In einer Welt, in der salzhaltige Böden der Landwirtschaft jährlich Milliarden von Dollar entziehen, wächst eine bescheidene Pflanze mit saftigen Stängeln dort weiter, wo andere Kulturen zugrunde gehen. Salicornia, auch als Meeresaspargel bekannt, kann Salzkonzentrationen standhalten, die für die meisten Pflanzen tödlich sind, und bleibt dabei essbar. Eine kürzlich in Nature Communications veröffentlichte Studie hat die genetischen Mechanismen dieser erstaunlichen Widerstandsfähigkeit aufgedeckt.
Wissenschaftler der University of Newcastle in Australien haben zusammen mit Kollegen aus acht Ländern die vollständigen Genome von sechs Salicornia-Arten analysiert und die DNA von 318 weltweit gesammelten Pflanzen untersucht. Die Studie dauerte fünf Jahre und zeigte, dass die Salztoleranz ein komplexes Merkmal ist, das von mehreren Genen abhängt und nicht von einem einzigen. Unter ihnen fanden sich Gene, die an der Wahrnehmung von Salzstress und am Stoffwechsel beteiligt sind, der mit dem Schutz vor Natriumionen zusammenhängt.
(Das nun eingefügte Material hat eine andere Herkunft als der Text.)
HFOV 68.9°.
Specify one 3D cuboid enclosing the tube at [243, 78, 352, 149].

Salicornia wächst an Küsten, in Salzwiesen und sogar im Meerwasser. Sie speichert Salz in den Vakuolen der Zellen und bewahrt dabei das Gleichgewicht von Wasser und Nährstoffen. Solche Mechanismen ermöglichen es der Pflanze, unter Bedingungen nicht nur zu überleben, sondern sich aktiv zu entwickeln, die für gewöhnliche Kulturen verheerend sind. Den Ergebnissen der Studie zufolge können diese genetischen Besonderheiten zur Grundlage für die Züchtung neuer Sorten von Weizen, Reis oder Gemüse werden, die auf versalzenen Böden gedeihen können.
Das Problem der Bodenversalzung verstärkt sich durch Bewässerung, den Klimawandel und eine unvernünftige Landnutzung. Die Entdeckung der Gene von Salicornia weckt die Hoffnung, dass ein Teil dieser Flächen ohne zusätzliche Belastung der Wasserressourcen in die landwirtschaftliche Nutzung zurückgeführt werden kann.
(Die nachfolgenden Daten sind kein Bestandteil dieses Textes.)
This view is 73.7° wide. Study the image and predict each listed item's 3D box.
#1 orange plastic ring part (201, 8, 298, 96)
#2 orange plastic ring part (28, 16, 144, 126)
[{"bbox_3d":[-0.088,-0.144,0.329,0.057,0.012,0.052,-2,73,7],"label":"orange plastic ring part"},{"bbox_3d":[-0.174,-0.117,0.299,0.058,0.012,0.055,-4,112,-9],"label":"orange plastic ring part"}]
Die von den Wissenschaftlern gewonnenen genetischen Daten können nun in Züchtungsprogrammen genutzt werden, um diese Eigenschaften auf Kulturpflanzen zu übertragen.
Es ist wichtig zu verstehen, dass der Weg von der Entdeckung im Labor bis zu Feldversuchen Jahre dauern wird und die Ergebnisse nicht garantiert sind. Dennoch hat die Arbeit des internationalen Teams bereits eine wertvolle Sammlung von Saatgut und genetischen Ressourcen für künftige Forschungen geschaffen. Das ist ein Schritt zu einer nachhaltigeren Landwirtschaft, die den Herausforderungen der Umwelt besser gewachsen sein wird.
Die Nutzung von Genen für Salzverträglichkeit aus der Wildnis hilft, die Fruchtbarkeit der Böden zu erhalten und den Druck auf das Süßwasser zu verringern.